Renaissance masterpieces from Siena came to London in October. A new blockbuster show at London’s National Gallery – Renaissance Siena: Art For a City – exhibits works of art of the Sienese school, including a rarely seen statue of St Catherine of Siena, as well as paintings, drawings and ceramics.
Siena is close to Chianti Country and it’s likely that the exhibition will encourage people to visit the city itself, which is one of the most stunning cities in Tuscany – and certainly the most atmospheric. A good time then, for a look at just a few of the best places to eat while on holiday in Siena - many tucked away in back streets that are off the tourist trail. All of them get very busy, so you’re best to book in advance. For more information you can see the Footprint guide to Siena.

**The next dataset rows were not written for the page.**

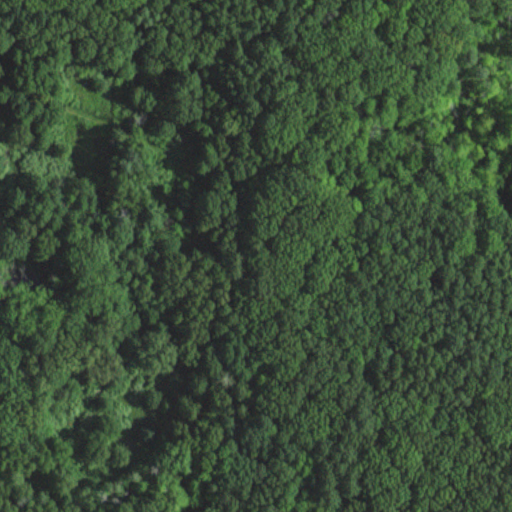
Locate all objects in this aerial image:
road: (182, 207)
road: (119, 449)
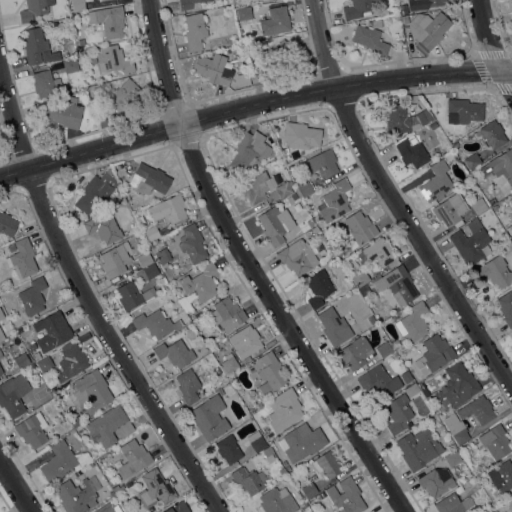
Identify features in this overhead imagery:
building: (99, 0)
building: (511, 1)
building: (188, 3)
building: (425, 3)
building: (510, 3)
building: (75, 4)
building: (77, 4)
building: (188, 4)
building: (423, 4)
building: (355, 8)
building: (357, 8)
building: (33, 9)
building: (32, 10)
building: (242, 13)
building: (244, 14)
building: (405, 19)
building: (273, 20)
building: (274, 20)
building: (107, 21)
building: (108, 21)
building: (427, 28)
building: (193, 30)
building: (427, 30)
building: (194, 31)
road: (489, 34)
building: (367, 39)
building: (369, 39)
building: (80, 42)
building: (36, 47)
building: (37, 47)
building: (83, 53)
building: (276, 58)
building: (112, 59)
building: (92, 60)
building: (111, 60)
road: (166, 63)
building: (70, 65)
building: (213, 68)
building: (212, 69)
road: (506, 77)
building: (45, 83)
building: (46, 84)
building: (119, 97)
building: (121, 97)
road: (252, 106)
building: (463, 111)
building: (463, 111)
building: (62, 113)
building: (63, 113)
building: (403, 119)
building: (405, 120)
building: (491, 134)
building: (492, 134)
building: (301, 135)
building: (301, 136)
building: (247, 151)
building: (410, 151)
building: (411, 152)
building: (249, 153)
building: (471, 161)
building: (322, 163)
building: (323, 163)
building: (502, 165)
building: (499, 166)
building: (148, 179)
building: (149, 179)
building: (435, 181)
building: (436, 182)
building: (257, 186)
building: (256, 187)
building: (304, 189)
building: (284, 190)
building: (96, 191)
building: (93, 193)
building: (294, 196)
building: (334, 201)
building: (334, 201)
road: (396, 201)
building: (491, 201)
building: (511, 202)
building: (511, 203)
building: (479, 206)
building: (167, 209)
building: (169, 209)
building: (449, 210)
building: (450, 210)
building: (310, 222)
building: (7, 224)
building: (7, 224)
building: (274, 224)
building: (275, 224)
building: (103, 227)
building: (358, 227)
building: (103, 228)
building: (358, 229)
building: (315, 230)
building: (151, 233)
building: (470, 242)
building: (471, 242)
building: (192, 243)
building: (191, 244)
building: (11, 247)
building: (377, 253)
building: (379, 253)
building: (163, 256)
building: (297, 257)
building: (297, 257)
building: (22, 258)
building: (21, 259)
building: (144, 259)
building: (113, 260)
building: (112, 262)
building: (494, 271)
building: (494, 272)
building: (147, 273)
building: (360, 278)
building: (201, 282)
building: (199, 283)
building: (395, 284)
building: (397, 285)
building: (317, 288)
building: (318, 288)
road: (93, 293)
building: (130, 295)
building: (131, 295)
building: (2, 296)
building: (32, 296)
building: (31, 297)
building: (505, 305)
building: (506, 306)
building: (225, 313)
building: (226, 314)
building: (371, 320)
road: (287, 322)
building: (412, 322)
building: (413, 322)
building: (152, 323)
building: (155, 323)
building: (333, 326)
building: (334, 326)
building: (1, 327)
building: (1, 329)
building: (50, 330)
building: (54, 331)
building: (510, 333)
building: (244, 341)
building: (245, 341)
building: (383, 349)
building: (435, 351)
building: (35, 352)
building: (174, 352)
building: (355, 352)
building: (174, 353)
building: (353, 353)
building: (434, 354)
building: (21, 360)
building: (68, 360)
building: (71, 361)
building: (1, 362)
building: (44, 363)
building: (0, 364)
building: (45, 364)
building: (231, 364)
building: (268, 372)
building: (266, 373)
building: (409, 379)
building: (377, 383)
building: (378, 383)
building: (458, 384)
building: (186, 385)
building: (455, 385)
building: (188, 386)
building: (412, 389)
building: (90, 391)
building: (92, 391)
building: (424, 391)
building: (12, 395)
building: (11, 398)
building: (283, 409)
building: (477, 409)
building: (283, 410)
building: (398, 413)
building: (395, 414)
building: (208, 417)
building: (209, 417)
building: (466, 418)
building: (110, 425)
building: (109, 426)
building: (32, 429)
building: (31, 430)
building: (457, 432)
building: (256, 441)
building: (495, 441)
building: (301, 442)
building: (303, 442)
building: (494, 442)
building: (417, 447)
building: (418, 448)
building: (227, 449)
building: (228, 449)
building: (265, 452)
building: (132, 457)
building: (133, 458)
building: (452, 458)
building: (57, 461)
building: (63, 461)
building: (328, 463)
building: (326, 464)
building: (500, 475)
building: (501, 476)
road: (19, 479)
building: (247, 480)
building: (248, 481)
building: (436, 482)
building: (436, 483)
building: (128, 484)
building: (154, 488)
building: (155, 489)
building: (308, 490)
building: (508, 494)
building: (74, 496)
building: (344, 496)
building: (346, 496)
building: (276, 500)
building: (277, 501)
building: (452, 504)
building: (452, 504)
building: (176, 507)
building: (105, 508)
building: (106, 508)
building: (178, 508)
building: (307, 509)
building: (367, 511)
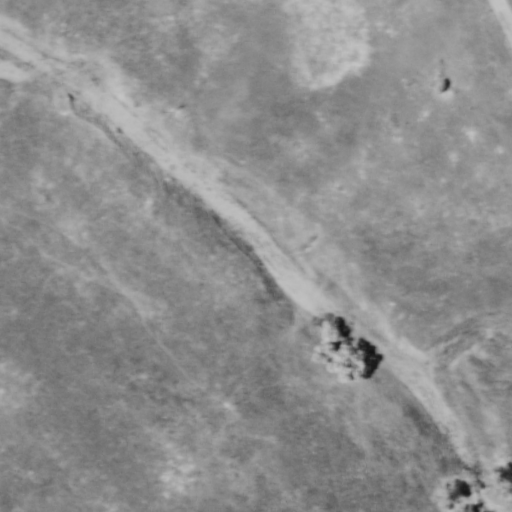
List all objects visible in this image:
road: (506, 10)
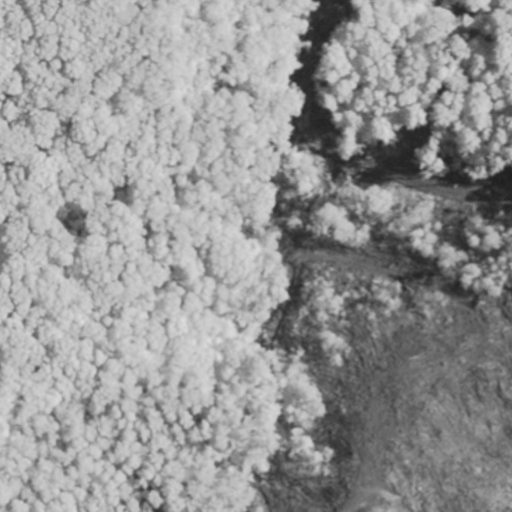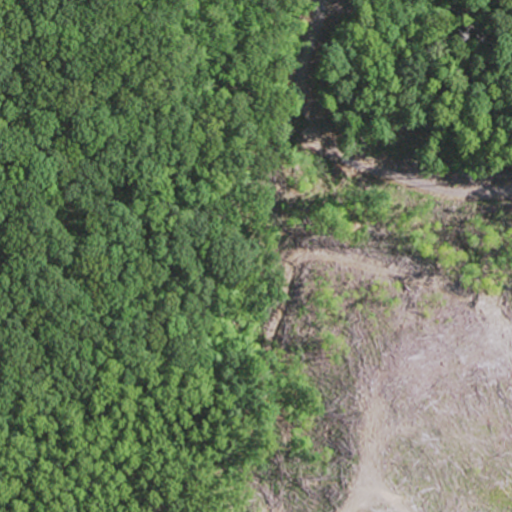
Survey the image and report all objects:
road: (295, 196)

A favourite of locals wanting to treat themselves is Cane e Gatto (0577 287545), tucked away on via Pagliaresi 6 (closed Thursday). This is in the terzo di San Martino, the Renaissance district of the city, in a back street often missed by tourists. Cane e Gatto (the name means ‘dog and cat’) is run by a couple who use seasonal local ingredients to produce a special ‘tasting menu’. This usually features six dishes and is a real treat for gourmets.
Also in terzo di San Martino, but closer to the Campo – Siena’s central piazza – Osteria Le Logge (0577 48013), Via del Porrione 31, is a well established, lively place that attracts well heeled locals and visitors in equal measure. It’s a good place to try local specialities such as Cinta Senese – a Sienese breed of pig, and lovely pasta with porcini mushrooms when in season.
This osteria is in the terzo di Citta, the oldest of the three terzi that make up the city. Osteria da Divo (0577 284381) is on Via Franciosa 29, not far from Siena’s stunning Duomo (cathedral). You dine in what feels like an ancient cellar – some say they’re the remains of Etruscan tombs – on Tuscan food that’s been given a contemporary twist.
Everyone in Siena seems to come here at lunchtime. Il Grattacielo (0577 289326), Via dei Pontani, is a tiny osteria in Terzo di Camollia – the terzo that’s home to one of the city’s busiest shopping streets, Via Banchi di Sopra. You don’t get much choice – the owners just cook whatever they consider is best that day, and you’ll struggle to find a seat. But it’s friendly, fun and authentic – and great value. You’ll probably find potatoes, slices of proscuitto, cheeses and salads.
For great value local dishes, La Chiacchera (0577 280631) Costa di Sant’Antonio, is the place to come. It’s also in Terzo di Camollia, not far from the Casa di Santa Caterina (home of the city’s patron saint, St Catherine). La Chiacchera is on a steep hill, so the seats and tables outside can wobble a bit. The menu is always short and simple (you might find pici, the local version of spaghetti; or a traditional Tuscan stew of sausage with beans). There’s no cover charge – unusual in Italy, and it gets pretty crowded.
There are plenty of lovely cafes in Siena, but Nannini (0577 236009) on Via Banchi di Sopra, is certainly the best known. It was opened in 1931 and is a favourite local stop for a morning swig of espresso – and perhaps a delicious pastry too. In the early evening it’s a popular place to have an aperitif.